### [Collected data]
══════════

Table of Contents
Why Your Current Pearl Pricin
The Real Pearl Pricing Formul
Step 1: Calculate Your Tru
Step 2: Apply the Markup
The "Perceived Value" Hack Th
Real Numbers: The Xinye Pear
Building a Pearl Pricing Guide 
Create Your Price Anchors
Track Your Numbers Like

══════════

Pull the lines of text from each item above and reproduce them word for word, in the same order.

### [YOUR RESPONSE]
Table of Contents
Why Your Current Pearl Pricin
The Real Pearl Pricing Formul
Step 1: Calculate Your Tru
Step 2: Apply the Markup
The "Perceived Value" Hack Th
Real Numbers: The Xinye Pear
Building a Pearl Pricing Guide 
Create Your Price Anchors
Track Your Numbers Like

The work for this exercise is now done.